**WHAT THE TASK ASKS**
Please set down every one of the lines below word for word, leaving the pictures out of your answer.

[Start of Attachment]

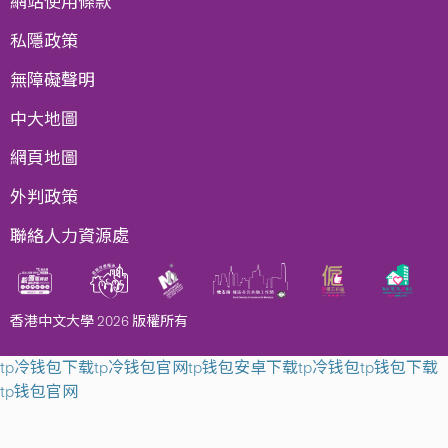
網站使用條款
私隱政策
無障礙聲明
中大地圖
網頁地圖
外判政策
聯絡人力資源處
香港中文大學 2026 版權所有
tp冷钱包下载
tp冷钱包官网
tp钱包安卓下载
tp冷钱包
tp钱包下载
tp钱包官网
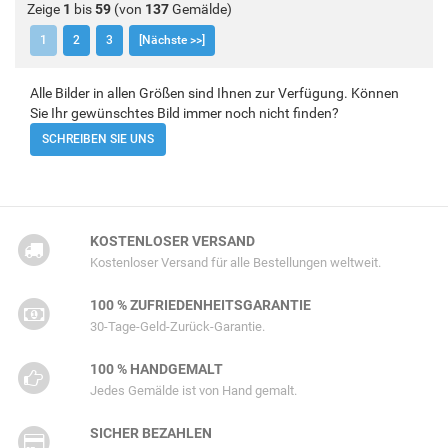
Zeige
1
bis
59
(von
137
Gemälde)
1
2
3
[Nächste >>]
Alle Bilder in allen Größen sind Ihnen zur Verfügung. Können
Sie Ihr gewünschtes Bild immer noch nicht finden?
SCHREIBEN SIE UNS
KOSTENLOSER VERSAND
Kostenloser Versand für alle Bestellungen weltweit.
100 % ZUFRIEDENHEITSGARANTIE
30-Tage-Geld-Zurück-Garantie.
100 % HANDGEMALT
Jedes Gemälde ist von Hand gemalt.
SICHER BEZAHLEN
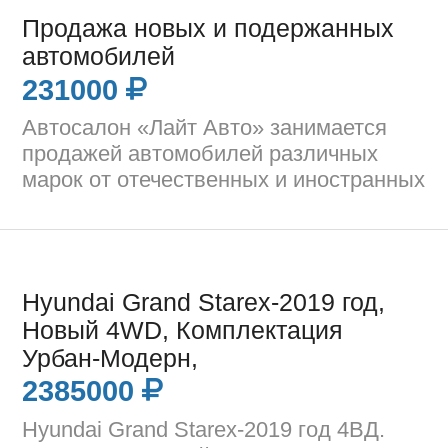
Продажа новых и подержанных
автомобилей
231000
Автосалон «Лайт Авто» занимается
продажей автомобилей различных
марок от отечественных и иностранных
Hyundai Grand Starex-2019 год,
Новый 4WD, Комплектация
Урбан-Модерн,
2385000
Hyundai Grand Starex-2019 год 4ВД.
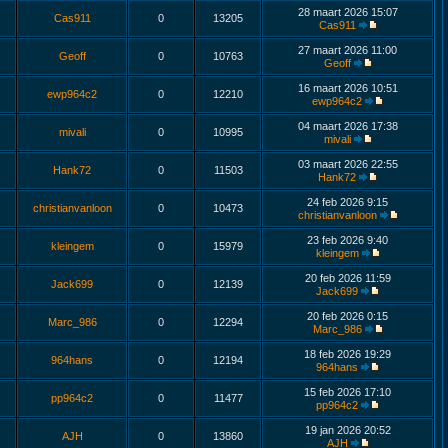
28 maart 2026 15:07
Cas911
0
13205
Cas911
27 maart 2026 11:00
Geoff
0
10763
Geoff
16 maart 2026 10:51
ewp964c2
0
12210
ewp964c2
04 maart 2026 17:38
mivali
0
10995
mivali
03 maart 2026 22:55
Hank72
0
11503
Hank72
24 feb 2026 9:15
christianvanloon
0
10473
christianvanloon
23 feb 2026 9:40
kleingem
0
15979
kleingem
20 feb 2026 11:59
Jack699
0
12139
Jack699
20 feb 2026 0:15
Marc_986
0
12294
Marc_986
18 feb 2026 19:29
964hans
0
12194
964hans
15 feb 2026 17:10
pp964c2
0
11477
pp964c2
19 jan 2026 20:52
AJH
0
13860
AJH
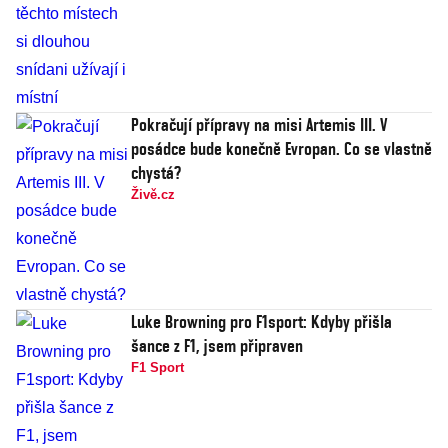
Pokračují přípravy na misi Artemis III. V
posádce bude konečně Evropan. Co se vlastně
chystá?
Živě.cz
Luke Browning pro F1sport: Kdyby přišla
šance z F1, jsem připraven
F1 Sport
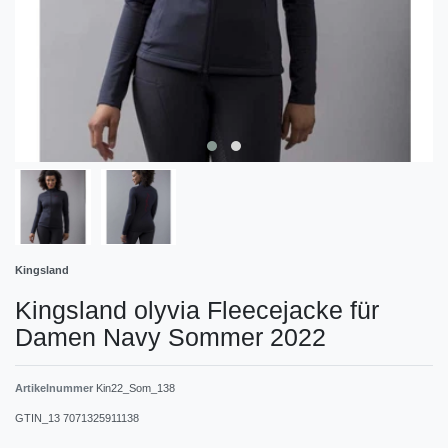
Kingsland
Kingsland olyvia Fleecejacke für
Damen Navy Sommer 2022
Artikelnummer
Kin22_Som_138
GTIN_13
7071325911138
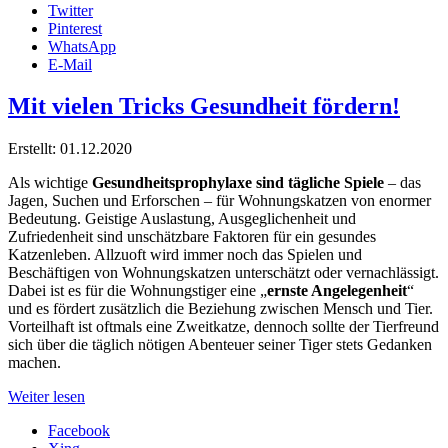
Twitter
Pinterest
WhatsApp
E-Mail
Mit vielen Tricks Gesundheit fördern!
Erstellt: 01.12.2020
Als wichtige
Gesundheitsprophylaxe sind tägliche Spiele
– das
Jagen, Suchen und Erforschen – für Wohnungskatzen von enormer
Bedeutung. Geistige Auslastung, Ausgeglichenheit und
Zufriedenheit sind unschätzbare Faktoren für ein gesundes
Katzenleben. Allzuoft wird immer noch das Spielen und
Beschäftigen von Wohnungskatzen unterschätzt oder vernachlässigt.
Dabei ist es für die Wohnungstiger eine „
ernste Angelegenheit
“
und es fördert zusätzlich die Beziehung zwischen Mensch und Tier.
Vorteilhaft ist oftmals eine Zweitkatze, dennoch sollte der Tierfreund
sich über die täglich nötigen Abenteuer seiner Tiger stets Gedanken
machen.
Weiter lesen
Facebook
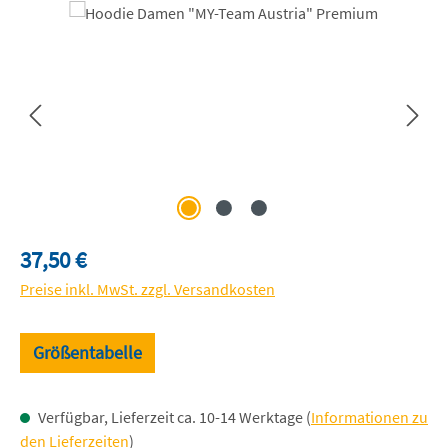
Bildergalerie überspringen
Regulärer Preis:
37,50 €
Preise inkl. MwSt. zzgl. Versandkosten
Größentabelle
Verfügbar, Lieferzeit ca. 10-14 Werktage (
Informationen zu
den Lieferzeiten
)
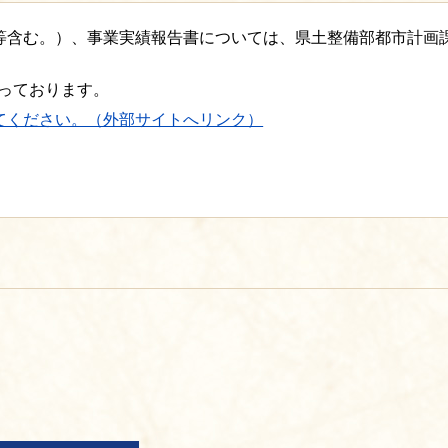
等含む。）、事業実績報告書については、県土整備部都市計画
なっております。
てください。（外部サイトへリンク）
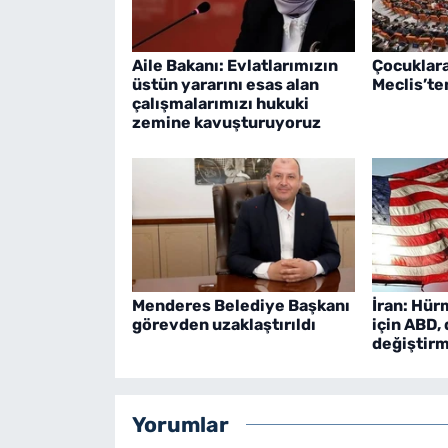
Aile Bakanı: Evlatlarımızın
Çocuklara
üstün yararını esas alan
Meclis’te
çalışmalarımızı hukuki
zemine kavuşturuyoruz
Menderes Belediye Başkanı
İran: Hür
görevden uzaklaştırıldı
için ABD, 
değiştirm
Yorumlar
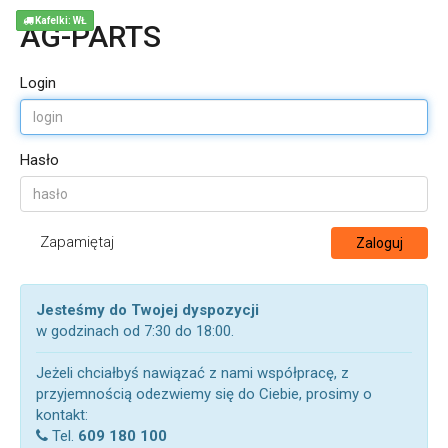
Kafelki: WŁ
AG-PARTS
Login
Hasło
Zapamiętaj
Zaloguj
Jesteśmy do Twojej dyspozycji
w godzinach od 7:30 do 18:00.
Jeżeli chciałbyś nawiązać z nami współpracę, z
przyjemnością odezwiemy się do Ciebie, prosimy o
kontakt:
Tel.
609 180 100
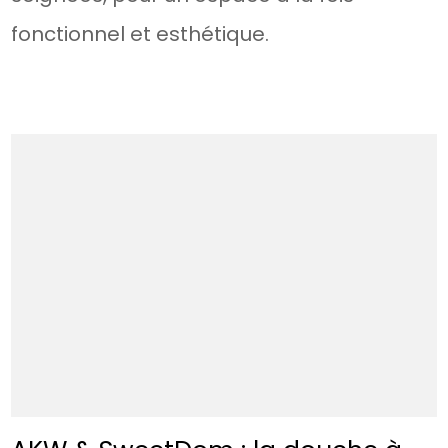
fonctionnel et esthétique.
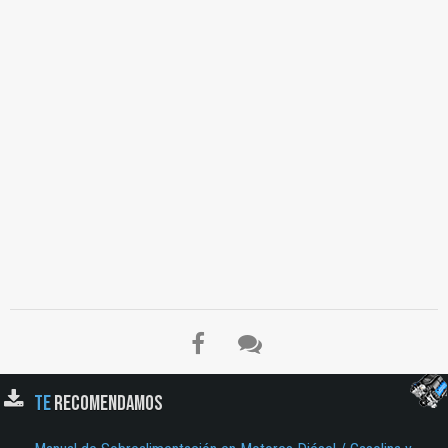
TE
RECOMENDAMOS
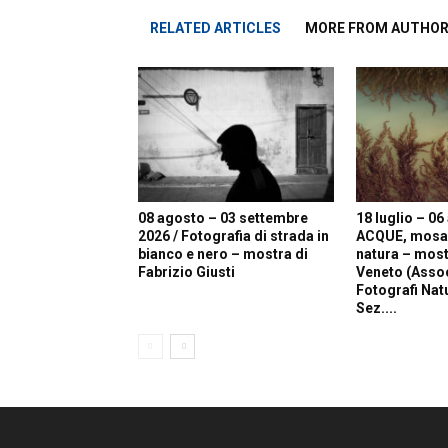
RELATED ARTICLES
MORE FROM AUTHO
08 agosto – 03 settembre
18 luglio – 06
2026 / Fotografia di strada in
ACQUE, mosaic
bianco e nero – mostra di
natura – most
Fabrizio Giusti
Veneto (Asso
Fotografi Natur
Sez....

[End of Attachment]

**OUTPUT**
網站使用條款
私隱政策
無障礙聲明
中大地圖
網頁地圖
外判政策
聯絡人力資源處
香港中文大學 2026 版權所有
tp冷钱包下载
tp冷钱包官网
tp钱包安卓下载
tp冷钱包
tp钱包下载
tp钱包官网
Zeige
1
bis
59
(von
137
Gemälde)
1
2
3
[Nächste >>]
Alle Bilder in allen Größen sind Ihnen zur Verfügung. Können
Sie Ihr gewünschtes Bild immer noch nicht finden?
SCHREIBEN SIE UNS
KOSTENLOSER VERSAND
Kostenloser Versand für alle Bestellungen weltweit.
100 % ZUFRIEDENHEITSGARANTIE
30-Tage-Geld-Zurück-Garantie.
100 % HANDGEMALT
Jedes Gemälde ist von Hand gemalt.
SICHER BEZAHLEN
Продажа новых и подержанных
автомобилей
231000
Автосалон «Лайт Авто» занимается
продажей автомобилей различных
марок от отечественных и иностранных
Hyundai Grand Starex-2019 год,
Новый 4WD, Комплектация
Урбан-Модерн,
2385000
Hyundai Grand Starex-2019 год 4ВД.
28 maart 2026 15:07
Cas911
0
13205
Cas911
27 maart 2026 11:00
Geoff
0
10763
Geoff
16 maart 2026 10:51
ewp964c2
0
12210
ewp964c2
04 maart 2026 17:38
mivali
0
10995
mivali
03 maart 2026 22:55
Hank72
0
11503
Hank72
24 feb 2026 9:15
christianvanloon
0
10473
christianvanloon
23 feb 2026 9:40
kleingem
0
15979
kleingem
20 feb 2026 11:59
Jack699
0
12139
Jack699
20 feb 2026 0:15
Marc_986
0
12294
Marc_986
18 feb 2026 19:29
964hans
0
12194
964hans
15 feb 2026 17:10
pp964c2
0
11477
pp964c2
19 jan 2026 20:52
AJH
0
13860
AJH
Pokračují přípravy na misi Artemis III. V
posádce bude konečně Evropan. Co se vlastně
chystá?
Živě.cz
Luke Browning pro F1sport: Kdyby přišla
šance z F1, jsem připraven
F1 Sport
Kingsland
Kingsland olyvia Fleecejacke für
Damen Navy Sommer 2022
Artikelnummer
Kin22_Som_138
GTIN_13
7071325911138
Twitter
Pinterest
WhatsApp
E-Mail
Mit vielen Tricks Gesundheit fördern!
Erstellt: 01.12.2020
Als wichtige
Gesundheitsprophylaxe sind tägliche Spiele
– das
Jagen, Suchen und Erforschen – für Wohnungskatzen von enormer
Bedeutung. Geistige Auslastung, Ausgeglichenheit und
Zufriedenheit sind unschätzbare Faktoren für ein gesundes
Katzenleben. Allzuoft wird immer noch das Spielen und
Beschäftigen von Wohnungskatzen unterschätzt oder vernachlässigt.
Dabei ist es für die Wohnungstiger eine „
ernste Angelegenheit
“
und es fördert zusätzlich die Beziehung zwischen Mensch und Tier.
Vorteilhaft ist oftmals eine Zweitkatze, dennoch sollte der Tierfreund
sich über die täglich nötigen Abenteuer seiner Tiger stets Gedanken
machen.
Weiter lesen
Facebook
Bildergalerie überspringen
Regulärer Preis:
37,50 €
Preise inkl. MwSt. zzgl. Versandkosten
Größentabelle
Verfügbar, Lieferzeit ca. 10-14 Werktage (
Informationen zu
den Lieferzeiten
)
等含む。）、事業実績報告書については、県土整備部都市計画
なっております。
てください。（外部サイトへリンク）
Aile Bakanı: Evlatlarımızın
Çocuklara
üstün yararını esas alan
Meclis’te
çalışmalarımızı hukuki
zemine kavuşturuyoruz
Menderes Belediye Başkanı
İran: Hür
görevden uzaklaştırıldı
için ABD, 
değiştirm
Yorumlar
Kafelki: WŁ
AG-PARTS
Login
Hasło
Zapamiętaj
Zaloguj
Jesteśmy do Twojej dyspozycji
w godzinach od 7:30 do 18:00.
Jeżeli chciałbyś nawiązać z nami współpracę, z
przyjemnością odezwiemy się do Ciebie, prosimy o
kontakt:
Tel.
609 180 100
fonctionnel et esthétique.
TE
RECOMENDAMOS
RELATED ARTICLES
MORE FROM AUTHO
08 agosto – 03 settembre
18 luglio – 06
2026 / Fotografia di strada in
ACQUE, mosaic
bianco e nero – mostra di
natura – most
Fabrizio Giusti
Veneto (Asso
Fotografi Natur
Sez....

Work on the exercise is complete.